Guimaraens dejó de reír, porque vio a Tilín transformado de súbito. El rostro del voluntario realista estaba lívido, sus ojos centelleaban, y su mano convulsa mostraba una pistola. Fiero e imponente el monago, exclamó:
– No he venido aquí a hacer reír.
– ¿Miserable, qué haces? – dijo Guimaraens levantándose y poniéndose a la defensiva.
– Saltarle a usted la tapa de los sesos si no me obedece.
Tilín apuntó al rostro del venerable anciano, que al punto echó mano a una silla.
– Si usted se mueve – dijo Tilín intrépido y osado hasta lo sumo, – si usted da un grito pidiendo socorro, le mato como a un perro. Tengo cuarenta hombres en el bosque a espaldas de la casa, con encargo de arrasarla y de matar a todos sus moradores si se me hace resistencia.
– ¡Ratero! – gritó furioso Guimaraens – ¡qué has de tener tú!… ¡Hola, Valentín!… ¡Suárez!
Al punto apareció despavorido un hombre, un jovenzuelo. Oyéronse dos disparos en la huerta y los gritos de la señora Badoreta que exclamaba: ¡ladrones! El joven abalanzose a la defensa de su amo; pero Tilín, rápido como el pensamiento guardose las espaldas apoyándose en un alto ropero, y disparó sobre el criado que cayó muerto sin exhalar un grito. Guimaraens al ver desarmado a Tilín que arrojara al suelo su pistola, arremetió a él como un león. Pero recibiole Pepet con un puñal, sin que por esto se acobardase el veterano. Trabáronse estrechamente de manos, y después de una lucha breve y terrible, en la cual Armengol se esforzaba en defenderse de su enemigo sin herirle, apareció bañado en sangre uno de los tres montañeses de Pixola.
– ¡Miserables ladrones – gritó el coronel – no os valdrá vuestra alevosía!… ¡Suárez!… ¡Valentín!
Guimaraens fue acorralado, vencido, pero aún se necesitó el concurso de otro guerrillero para atarle los brazos por la espalda. El valiente y noble anciano rugía, y de su espumante boca salían blasfemias, como sale del volcán la hirviente lava.
Valentín, uno de los veteranos que servían a D. Pedro, entró malherido, echando venablos por la boca, armado de tremenda espada con que acometió ciego de ira a los guerrilleros que sometían a su amo; pero como se hallaba descalabrado, tuvo que someterse sin que le valiera de nada su fiera intrepidez. Suárez estaba atado al tronco de un árbol y herido también. Sorprendidos cuando el uno se hallaba limpiando el caballo y el otro trabajando en las hortalizas, no tuvieron tiempo ni de armarse ni de pedir auxilio a los payeses de las cercanías. El plan de Pepet Armengol había tenido realización cumplida, aunque no fácil porque uno de los guerrilleros quedó muerto por Suárez que pudo disponer de la azada; otro recibió un sartenazo de la señora Badoreta, a quien el peligro dio los alientos y el rencor de una leona.

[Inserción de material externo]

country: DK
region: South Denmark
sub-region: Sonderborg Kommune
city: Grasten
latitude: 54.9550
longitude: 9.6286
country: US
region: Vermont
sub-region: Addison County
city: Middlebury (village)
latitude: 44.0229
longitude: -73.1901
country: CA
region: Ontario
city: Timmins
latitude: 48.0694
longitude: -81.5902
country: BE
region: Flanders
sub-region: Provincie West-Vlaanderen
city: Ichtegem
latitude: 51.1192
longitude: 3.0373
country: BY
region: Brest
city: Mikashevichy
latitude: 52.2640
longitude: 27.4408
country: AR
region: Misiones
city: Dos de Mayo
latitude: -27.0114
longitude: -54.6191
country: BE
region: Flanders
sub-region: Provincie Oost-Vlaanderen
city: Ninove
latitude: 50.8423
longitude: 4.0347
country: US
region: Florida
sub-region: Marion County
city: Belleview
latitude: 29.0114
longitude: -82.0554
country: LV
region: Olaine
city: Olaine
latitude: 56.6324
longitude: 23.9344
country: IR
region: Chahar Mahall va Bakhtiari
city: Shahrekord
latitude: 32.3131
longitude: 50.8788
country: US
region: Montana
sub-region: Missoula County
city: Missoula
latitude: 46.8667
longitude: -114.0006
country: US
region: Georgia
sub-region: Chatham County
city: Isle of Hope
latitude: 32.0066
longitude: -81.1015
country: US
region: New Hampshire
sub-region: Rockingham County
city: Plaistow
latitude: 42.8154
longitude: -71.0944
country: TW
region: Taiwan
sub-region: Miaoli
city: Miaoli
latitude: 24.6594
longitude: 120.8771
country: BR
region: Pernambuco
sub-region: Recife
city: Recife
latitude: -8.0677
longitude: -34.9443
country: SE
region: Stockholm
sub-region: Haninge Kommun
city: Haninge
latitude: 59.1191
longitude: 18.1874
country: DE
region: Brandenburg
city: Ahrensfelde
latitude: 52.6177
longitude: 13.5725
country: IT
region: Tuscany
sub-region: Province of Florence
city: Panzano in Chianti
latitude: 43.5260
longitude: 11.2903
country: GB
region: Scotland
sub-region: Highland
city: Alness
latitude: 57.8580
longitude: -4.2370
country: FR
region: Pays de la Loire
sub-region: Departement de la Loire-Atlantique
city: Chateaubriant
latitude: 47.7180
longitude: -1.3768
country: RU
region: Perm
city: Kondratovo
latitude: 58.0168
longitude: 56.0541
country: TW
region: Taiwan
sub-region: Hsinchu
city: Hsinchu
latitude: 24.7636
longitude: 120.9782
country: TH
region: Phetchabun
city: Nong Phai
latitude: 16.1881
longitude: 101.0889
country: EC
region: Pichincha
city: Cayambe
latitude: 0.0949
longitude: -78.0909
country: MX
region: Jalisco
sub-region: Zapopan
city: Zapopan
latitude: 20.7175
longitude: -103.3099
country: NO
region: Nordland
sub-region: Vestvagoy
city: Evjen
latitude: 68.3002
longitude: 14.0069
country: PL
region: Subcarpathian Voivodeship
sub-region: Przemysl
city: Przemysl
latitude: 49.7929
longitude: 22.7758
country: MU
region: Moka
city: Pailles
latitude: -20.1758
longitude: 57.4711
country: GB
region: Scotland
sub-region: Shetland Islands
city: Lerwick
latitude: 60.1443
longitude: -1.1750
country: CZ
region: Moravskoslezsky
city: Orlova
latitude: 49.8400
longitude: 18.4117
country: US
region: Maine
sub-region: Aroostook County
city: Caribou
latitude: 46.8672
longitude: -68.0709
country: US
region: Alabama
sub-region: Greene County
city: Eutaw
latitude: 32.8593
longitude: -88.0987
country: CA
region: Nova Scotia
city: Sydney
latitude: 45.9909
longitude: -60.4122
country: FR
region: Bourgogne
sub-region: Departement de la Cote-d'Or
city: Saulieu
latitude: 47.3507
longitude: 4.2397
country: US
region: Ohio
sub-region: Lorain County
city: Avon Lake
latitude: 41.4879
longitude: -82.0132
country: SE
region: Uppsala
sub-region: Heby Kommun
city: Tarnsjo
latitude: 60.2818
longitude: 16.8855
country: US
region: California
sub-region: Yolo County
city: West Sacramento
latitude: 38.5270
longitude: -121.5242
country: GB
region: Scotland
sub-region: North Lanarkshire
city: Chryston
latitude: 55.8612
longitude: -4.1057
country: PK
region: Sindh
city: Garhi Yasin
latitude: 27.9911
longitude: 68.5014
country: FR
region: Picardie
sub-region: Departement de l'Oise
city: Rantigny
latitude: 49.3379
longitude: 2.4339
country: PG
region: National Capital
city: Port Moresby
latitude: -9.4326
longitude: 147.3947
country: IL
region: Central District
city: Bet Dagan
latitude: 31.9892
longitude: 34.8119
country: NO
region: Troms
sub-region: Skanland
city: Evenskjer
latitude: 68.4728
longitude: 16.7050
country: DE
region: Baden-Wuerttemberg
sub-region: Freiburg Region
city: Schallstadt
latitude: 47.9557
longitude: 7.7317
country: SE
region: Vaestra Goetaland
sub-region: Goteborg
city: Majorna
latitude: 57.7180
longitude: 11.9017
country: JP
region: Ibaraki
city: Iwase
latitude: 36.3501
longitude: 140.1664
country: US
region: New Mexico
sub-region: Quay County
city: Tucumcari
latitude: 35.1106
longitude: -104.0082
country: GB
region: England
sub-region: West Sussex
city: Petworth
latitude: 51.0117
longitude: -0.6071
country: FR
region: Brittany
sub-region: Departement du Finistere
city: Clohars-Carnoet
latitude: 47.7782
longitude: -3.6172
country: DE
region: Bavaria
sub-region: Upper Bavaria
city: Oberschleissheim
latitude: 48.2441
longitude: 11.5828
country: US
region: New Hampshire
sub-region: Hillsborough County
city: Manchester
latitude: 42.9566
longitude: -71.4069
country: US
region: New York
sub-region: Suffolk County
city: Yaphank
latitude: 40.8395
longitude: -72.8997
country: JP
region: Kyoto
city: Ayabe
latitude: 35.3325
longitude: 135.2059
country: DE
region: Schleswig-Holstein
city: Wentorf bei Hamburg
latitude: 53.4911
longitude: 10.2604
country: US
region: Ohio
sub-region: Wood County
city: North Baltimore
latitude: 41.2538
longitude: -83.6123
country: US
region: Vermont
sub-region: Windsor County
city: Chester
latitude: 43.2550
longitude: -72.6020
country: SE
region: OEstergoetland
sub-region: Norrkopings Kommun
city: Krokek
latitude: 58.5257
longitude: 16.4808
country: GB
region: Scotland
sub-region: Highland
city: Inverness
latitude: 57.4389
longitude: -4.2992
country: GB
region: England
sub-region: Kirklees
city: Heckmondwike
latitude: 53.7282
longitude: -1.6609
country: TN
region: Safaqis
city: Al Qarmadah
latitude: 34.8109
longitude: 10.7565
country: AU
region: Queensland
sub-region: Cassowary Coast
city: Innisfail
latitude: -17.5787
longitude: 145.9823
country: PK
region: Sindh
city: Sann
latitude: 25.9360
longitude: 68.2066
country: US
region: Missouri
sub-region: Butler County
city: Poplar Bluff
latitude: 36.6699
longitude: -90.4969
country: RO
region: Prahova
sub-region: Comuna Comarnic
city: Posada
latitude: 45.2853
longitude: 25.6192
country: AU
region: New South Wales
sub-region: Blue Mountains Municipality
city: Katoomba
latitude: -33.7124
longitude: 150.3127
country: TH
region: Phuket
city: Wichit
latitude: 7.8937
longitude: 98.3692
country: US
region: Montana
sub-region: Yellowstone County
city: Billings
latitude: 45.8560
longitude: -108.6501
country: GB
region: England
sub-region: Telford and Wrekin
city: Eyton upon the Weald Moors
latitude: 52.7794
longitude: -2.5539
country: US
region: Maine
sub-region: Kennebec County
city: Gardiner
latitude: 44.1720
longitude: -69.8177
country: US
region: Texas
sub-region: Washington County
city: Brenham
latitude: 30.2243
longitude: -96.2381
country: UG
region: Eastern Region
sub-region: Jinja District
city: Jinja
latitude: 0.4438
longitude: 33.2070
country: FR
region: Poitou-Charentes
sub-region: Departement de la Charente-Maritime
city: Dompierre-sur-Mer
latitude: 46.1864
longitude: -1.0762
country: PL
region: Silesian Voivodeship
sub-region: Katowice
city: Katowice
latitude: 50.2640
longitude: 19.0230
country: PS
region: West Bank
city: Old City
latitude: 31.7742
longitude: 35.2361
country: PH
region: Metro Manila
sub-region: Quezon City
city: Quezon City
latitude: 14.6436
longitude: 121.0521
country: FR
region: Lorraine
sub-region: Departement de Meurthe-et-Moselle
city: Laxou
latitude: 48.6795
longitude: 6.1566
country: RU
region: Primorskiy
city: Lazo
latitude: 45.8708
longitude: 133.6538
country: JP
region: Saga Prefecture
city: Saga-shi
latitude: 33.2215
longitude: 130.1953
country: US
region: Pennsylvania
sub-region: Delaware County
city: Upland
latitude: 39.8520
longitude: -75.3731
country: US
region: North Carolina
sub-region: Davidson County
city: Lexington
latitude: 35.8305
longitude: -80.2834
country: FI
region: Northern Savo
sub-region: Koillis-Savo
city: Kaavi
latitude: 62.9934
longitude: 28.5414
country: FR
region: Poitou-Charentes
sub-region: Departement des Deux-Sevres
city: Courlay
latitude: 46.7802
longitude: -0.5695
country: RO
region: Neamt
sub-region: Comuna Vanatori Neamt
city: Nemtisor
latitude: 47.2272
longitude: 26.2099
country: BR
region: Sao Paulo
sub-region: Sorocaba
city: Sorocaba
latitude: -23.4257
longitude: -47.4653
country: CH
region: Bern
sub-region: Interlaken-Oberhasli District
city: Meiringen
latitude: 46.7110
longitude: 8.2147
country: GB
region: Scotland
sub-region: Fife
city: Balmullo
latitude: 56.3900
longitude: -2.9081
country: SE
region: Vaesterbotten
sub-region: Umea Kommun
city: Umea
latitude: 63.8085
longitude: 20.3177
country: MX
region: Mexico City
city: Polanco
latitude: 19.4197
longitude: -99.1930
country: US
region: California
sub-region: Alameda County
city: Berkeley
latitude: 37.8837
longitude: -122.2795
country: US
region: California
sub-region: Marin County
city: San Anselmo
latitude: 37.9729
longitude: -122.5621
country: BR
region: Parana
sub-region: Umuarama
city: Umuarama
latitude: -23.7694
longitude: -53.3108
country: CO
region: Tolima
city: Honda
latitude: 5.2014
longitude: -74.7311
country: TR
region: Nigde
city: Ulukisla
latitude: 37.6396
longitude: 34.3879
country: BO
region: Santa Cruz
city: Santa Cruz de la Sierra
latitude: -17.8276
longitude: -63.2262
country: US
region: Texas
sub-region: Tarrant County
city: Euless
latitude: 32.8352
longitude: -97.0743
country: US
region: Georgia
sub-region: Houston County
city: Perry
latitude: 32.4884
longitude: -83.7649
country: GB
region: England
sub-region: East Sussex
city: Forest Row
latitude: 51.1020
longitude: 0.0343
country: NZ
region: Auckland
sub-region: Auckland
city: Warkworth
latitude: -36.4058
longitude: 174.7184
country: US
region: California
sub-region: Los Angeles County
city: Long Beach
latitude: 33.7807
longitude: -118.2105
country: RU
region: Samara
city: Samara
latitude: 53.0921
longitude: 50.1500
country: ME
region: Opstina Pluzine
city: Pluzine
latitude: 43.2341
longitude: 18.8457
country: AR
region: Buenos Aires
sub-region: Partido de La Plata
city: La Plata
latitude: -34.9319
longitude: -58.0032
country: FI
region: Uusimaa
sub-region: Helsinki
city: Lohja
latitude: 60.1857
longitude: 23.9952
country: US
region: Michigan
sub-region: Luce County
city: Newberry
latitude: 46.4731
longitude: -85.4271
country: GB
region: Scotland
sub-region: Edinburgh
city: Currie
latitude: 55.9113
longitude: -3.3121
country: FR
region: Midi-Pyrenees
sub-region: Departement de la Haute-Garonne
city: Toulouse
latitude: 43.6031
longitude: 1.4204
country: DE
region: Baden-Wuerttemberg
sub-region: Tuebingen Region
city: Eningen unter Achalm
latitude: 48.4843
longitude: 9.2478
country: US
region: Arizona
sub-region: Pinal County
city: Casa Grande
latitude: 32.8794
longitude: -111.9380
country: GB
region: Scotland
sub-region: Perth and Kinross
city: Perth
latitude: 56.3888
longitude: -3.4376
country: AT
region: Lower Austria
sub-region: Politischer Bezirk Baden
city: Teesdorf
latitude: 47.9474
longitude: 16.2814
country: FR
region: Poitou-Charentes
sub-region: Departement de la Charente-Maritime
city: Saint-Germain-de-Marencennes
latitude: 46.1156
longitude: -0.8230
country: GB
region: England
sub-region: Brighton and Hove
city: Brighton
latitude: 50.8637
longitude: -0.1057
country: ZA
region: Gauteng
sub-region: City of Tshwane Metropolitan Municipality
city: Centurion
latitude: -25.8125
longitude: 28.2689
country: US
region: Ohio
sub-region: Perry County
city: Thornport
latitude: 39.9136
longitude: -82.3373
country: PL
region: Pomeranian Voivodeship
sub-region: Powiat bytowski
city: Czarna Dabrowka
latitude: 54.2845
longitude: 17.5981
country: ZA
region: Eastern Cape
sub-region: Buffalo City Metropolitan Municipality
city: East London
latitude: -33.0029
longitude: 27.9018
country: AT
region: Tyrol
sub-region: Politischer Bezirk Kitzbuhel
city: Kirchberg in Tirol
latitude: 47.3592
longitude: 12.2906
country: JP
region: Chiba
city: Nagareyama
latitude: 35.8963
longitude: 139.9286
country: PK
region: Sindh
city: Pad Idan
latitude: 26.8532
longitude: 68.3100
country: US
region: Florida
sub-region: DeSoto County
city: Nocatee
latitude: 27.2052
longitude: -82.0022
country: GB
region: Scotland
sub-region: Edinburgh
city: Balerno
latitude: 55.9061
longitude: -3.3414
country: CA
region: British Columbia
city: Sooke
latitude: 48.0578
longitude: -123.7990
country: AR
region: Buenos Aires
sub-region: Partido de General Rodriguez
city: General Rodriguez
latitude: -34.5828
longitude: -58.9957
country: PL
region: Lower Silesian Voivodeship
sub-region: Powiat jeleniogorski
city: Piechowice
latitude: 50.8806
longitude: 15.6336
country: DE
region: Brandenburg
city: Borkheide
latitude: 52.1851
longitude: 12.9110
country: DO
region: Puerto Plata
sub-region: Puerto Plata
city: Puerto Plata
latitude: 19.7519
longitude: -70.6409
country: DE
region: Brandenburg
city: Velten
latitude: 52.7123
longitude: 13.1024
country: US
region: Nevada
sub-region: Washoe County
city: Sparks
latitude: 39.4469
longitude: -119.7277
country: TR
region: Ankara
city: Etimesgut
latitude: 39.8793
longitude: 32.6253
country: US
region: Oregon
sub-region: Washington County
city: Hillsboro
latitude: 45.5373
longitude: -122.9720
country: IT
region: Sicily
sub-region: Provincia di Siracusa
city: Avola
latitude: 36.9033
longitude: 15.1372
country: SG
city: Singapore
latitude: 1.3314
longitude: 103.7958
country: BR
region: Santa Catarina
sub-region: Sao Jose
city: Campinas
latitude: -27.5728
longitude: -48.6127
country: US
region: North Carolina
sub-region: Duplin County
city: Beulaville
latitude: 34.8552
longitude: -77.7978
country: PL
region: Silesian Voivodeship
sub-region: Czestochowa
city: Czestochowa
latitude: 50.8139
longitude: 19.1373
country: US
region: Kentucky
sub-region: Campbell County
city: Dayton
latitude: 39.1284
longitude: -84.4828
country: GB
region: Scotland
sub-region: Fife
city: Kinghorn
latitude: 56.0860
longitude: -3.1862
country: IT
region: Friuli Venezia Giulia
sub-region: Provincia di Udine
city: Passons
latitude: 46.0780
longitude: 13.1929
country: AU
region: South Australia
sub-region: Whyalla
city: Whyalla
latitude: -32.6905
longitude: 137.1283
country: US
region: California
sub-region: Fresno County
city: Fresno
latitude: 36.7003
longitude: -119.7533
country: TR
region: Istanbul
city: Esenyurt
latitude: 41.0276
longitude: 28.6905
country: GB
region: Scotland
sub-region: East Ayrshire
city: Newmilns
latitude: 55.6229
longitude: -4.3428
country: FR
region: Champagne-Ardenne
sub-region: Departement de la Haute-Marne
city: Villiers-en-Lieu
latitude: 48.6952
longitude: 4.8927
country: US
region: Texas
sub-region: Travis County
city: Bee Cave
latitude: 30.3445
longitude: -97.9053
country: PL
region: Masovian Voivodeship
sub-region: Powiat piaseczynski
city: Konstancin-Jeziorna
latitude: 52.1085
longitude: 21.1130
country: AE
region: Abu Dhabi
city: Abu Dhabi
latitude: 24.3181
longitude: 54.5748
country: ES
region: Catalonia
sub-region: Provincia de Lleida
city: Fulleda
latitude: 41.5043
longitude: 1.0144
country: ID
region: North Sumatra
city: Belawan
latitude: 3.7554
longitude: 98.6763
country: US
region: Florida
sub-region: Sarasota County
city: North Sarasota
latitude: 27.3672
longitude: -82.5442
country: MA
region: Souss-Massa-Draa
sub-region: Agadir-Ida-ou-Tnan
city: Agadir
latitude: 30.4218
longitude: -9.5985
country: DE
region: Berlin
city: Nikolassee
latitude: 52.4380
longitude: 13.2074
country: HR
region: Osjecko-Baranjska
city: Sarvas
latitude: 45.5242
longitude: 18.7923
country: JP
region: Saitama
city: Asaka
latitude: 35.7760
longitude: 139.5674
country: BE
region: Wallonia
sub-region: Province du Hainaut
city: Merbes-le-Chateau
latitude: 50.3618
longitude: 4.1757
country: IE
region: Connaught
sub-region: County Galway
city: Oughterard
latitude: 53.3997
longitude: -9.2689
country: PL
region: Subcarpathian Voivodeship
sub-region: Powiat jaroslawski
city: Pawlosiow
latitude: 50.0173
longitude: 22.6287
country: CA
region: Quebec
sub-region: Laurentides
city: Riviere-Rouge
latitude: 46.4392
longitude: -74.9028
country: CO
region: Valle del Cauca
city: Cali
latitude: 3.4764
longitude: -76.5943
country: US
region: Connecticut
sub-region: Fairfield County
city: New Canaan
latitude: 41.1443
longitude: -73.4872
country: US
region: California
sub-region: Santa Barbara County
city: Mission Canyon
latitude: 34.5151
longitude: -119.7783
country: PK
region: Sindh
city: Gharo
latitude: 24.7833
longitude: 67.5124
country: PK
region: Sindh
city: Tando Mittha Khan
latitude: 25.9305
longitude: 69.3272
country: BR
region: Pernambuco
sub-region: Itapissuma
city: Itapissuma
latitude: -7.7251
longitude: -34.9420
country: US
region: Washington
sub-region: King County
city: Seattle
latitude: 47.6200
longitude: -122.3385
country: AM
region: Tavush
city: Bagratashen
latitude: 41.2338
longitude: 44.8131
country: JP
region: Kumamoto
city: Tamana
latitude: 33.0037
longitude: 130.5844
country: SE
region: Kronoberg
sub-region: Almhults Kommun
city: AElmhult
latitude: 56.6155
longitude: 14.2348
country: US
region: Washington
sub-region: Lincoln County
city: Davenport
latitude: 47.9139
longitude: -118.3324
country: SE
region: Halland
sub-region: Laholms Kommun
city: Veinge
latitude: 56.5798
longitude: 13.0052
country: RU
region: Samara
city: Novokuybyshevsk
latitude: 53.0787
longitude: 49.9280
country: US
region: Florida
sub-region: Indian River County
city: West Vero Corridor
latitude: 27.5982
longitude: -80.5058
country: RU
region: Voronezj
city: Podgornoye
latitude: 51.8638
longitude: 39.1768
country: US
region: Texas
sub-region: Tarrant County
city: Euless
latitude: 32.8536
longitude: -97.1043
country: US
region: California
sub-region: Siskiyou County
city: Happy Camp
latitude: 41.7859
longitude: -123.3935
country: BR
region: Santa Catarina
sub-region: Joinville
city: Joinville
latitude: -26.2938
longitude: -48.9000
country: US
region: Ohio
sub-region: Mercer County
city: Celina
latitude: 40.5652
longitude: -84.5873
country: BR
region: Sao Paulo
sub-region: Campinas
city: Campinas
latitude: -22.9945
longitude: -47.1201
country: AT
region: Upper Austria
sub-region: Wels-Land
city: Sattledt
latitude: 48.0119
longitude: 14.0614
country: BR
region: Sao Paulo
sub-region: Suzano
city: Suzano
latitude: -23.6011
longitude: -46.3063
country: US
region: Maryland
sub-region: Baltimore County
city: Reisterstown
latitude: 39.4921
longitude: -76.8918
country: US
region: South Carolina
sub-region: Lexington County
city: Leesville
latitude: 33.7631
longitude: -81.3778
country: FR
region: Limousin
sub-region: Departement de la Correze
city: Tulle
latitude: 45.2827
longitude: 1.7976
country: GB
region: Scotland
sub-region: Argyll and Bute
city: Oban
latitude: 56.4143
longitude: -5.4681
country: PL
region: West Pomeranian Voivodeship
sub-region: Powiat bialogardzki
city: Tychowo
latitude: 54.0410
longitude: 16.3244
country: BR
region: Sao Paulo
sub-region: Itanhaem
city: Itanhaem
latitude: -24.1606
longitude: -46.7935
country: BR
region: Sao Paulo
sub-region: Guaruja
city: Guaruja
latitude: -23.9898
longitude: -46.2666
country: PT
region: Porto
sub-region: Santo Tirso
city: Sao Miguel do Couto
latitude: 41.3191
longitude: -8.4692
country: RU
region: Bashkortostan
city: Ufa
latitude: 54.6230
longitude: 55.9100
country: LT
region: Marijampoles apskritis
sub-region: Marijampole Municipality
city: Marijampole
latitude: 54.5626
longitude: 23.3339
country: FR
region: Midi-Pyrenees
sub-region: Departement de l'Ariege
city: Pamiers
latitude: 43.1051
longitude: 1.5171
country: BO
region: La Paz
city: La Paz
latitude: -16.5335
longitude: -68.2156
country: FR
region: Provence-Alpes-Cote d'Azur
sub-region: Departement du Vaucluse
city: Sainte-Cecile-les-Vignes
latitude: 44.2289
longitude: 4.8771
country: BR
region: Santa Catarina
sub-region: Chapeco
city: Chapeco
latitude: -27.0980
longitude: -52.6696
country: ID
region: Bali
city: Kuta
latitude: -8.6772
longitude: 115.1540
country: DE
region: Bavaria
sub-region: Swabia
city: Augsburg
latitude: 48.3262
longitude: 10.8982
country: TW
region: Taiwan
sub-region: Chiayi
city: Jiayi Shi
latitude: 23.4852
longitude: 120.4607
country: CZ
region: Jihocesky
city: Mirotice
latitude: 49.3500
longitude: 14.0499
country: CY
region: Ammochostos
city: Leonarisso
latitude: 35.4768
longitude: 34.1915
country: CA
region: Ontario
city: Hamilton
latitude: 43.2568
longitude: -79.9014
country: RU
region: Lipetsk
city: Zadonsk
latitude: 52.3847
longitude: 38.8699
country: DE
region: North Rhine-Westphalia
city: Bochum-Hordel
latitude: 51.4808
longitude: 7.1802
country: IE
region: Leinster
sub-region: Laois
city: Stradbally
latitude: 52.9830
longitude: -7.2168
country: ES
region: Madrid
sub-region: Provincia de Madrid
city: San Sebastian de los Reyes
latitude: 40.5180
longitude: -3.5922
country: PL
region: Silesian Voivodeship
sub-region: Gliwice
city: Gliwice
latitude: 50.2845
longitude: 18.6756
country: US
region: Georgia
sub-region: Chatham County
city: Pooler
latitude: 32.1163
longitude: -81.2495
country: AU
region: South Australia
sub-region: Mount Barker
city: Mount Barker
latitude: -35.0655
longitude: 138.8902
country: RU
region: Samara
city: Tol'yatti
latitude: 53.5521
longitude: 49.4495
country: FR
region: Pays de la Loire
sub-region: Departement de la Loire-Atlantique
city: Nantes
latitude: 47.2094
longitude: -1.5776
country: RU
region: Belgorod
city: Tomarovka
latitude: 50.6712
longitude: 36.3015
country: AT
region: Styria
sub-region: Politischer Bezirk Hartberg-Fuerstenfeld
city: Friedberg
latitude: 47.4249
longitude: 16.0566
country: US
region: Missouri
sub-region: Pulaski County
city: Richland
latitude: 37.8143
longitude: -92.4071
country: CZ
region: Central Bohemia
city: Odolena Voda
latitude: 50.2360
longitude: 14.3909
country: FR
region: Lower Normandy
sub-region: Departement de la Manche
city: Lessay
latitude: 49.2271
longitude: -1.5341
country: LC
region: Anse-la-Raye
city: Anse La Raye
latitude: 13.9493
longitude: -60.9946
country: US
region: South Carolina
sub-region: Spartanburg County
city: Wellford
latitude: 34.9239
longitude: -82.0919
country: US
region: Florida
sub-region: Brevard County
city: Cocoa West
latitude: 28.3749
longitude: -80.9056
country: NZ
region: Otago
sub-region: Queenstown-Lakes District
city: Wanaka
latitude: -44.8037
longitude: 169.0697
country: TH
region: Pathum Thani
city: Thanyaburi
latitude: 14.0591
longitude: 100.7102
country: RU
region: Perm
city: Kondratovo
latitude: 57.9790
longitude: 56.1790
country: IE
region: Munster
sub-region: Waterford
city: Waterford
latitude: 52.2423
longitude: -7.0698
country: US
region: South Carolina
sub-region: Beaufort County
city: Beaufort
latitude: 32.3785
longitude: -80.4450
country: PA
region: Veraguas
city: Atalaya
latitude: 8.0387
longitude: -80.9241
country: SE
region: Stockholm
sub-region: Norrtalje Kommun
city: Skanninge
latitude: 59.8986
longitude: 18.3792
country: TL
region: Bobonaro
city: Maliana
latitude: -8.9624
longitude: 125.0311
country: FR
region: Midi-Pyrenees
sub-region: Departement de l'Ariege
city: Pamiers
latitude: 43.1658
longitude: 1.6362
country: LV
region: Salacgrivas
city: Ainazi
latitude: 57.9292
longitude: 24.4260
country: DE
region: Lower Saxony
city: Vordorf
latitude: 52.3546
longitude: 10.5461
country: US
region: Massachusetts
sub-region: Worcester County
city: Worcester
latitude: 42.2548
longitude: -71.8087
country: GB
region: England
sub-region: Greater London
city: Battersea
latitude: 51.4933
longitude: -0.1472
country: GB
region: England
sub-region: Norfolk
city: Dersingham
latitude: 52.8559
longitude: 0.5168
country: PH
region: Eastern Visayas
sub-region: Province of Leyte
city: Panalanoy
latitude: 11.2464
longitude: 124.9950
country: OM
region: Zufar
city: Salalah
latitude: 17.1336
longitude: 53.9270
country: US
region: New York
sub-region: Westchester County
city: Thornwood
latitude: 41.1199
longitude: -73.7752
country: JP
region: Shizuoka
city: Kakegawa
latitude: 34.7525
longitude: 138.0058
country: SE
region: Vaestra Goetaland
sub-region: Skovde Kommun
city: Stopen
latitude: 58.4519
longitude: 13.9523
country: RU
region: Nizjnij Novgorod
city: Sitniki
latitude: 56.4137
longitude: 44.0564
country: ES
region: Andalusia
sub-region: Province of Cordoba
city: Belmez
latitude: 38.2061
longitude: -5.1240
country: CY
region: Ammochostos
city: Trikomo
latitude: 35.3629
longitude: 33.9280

Antes de anochecer Tilín y los tres hombres de su cuadrilla, penetraron en Solsona llevando atado como alimaña recién cogida, al respetable coronel D. Pedro Guimaraens. A poca distancia les seguía un carro lleno de armas diversas. Inmenso gentío se agolpaba para ver al preso, a quien no compadecían muchos por ser hombre repudiado de orgulloso, y que últimamente, a causa de la sospechosa templanza de su realismo, era acusado de jacobino.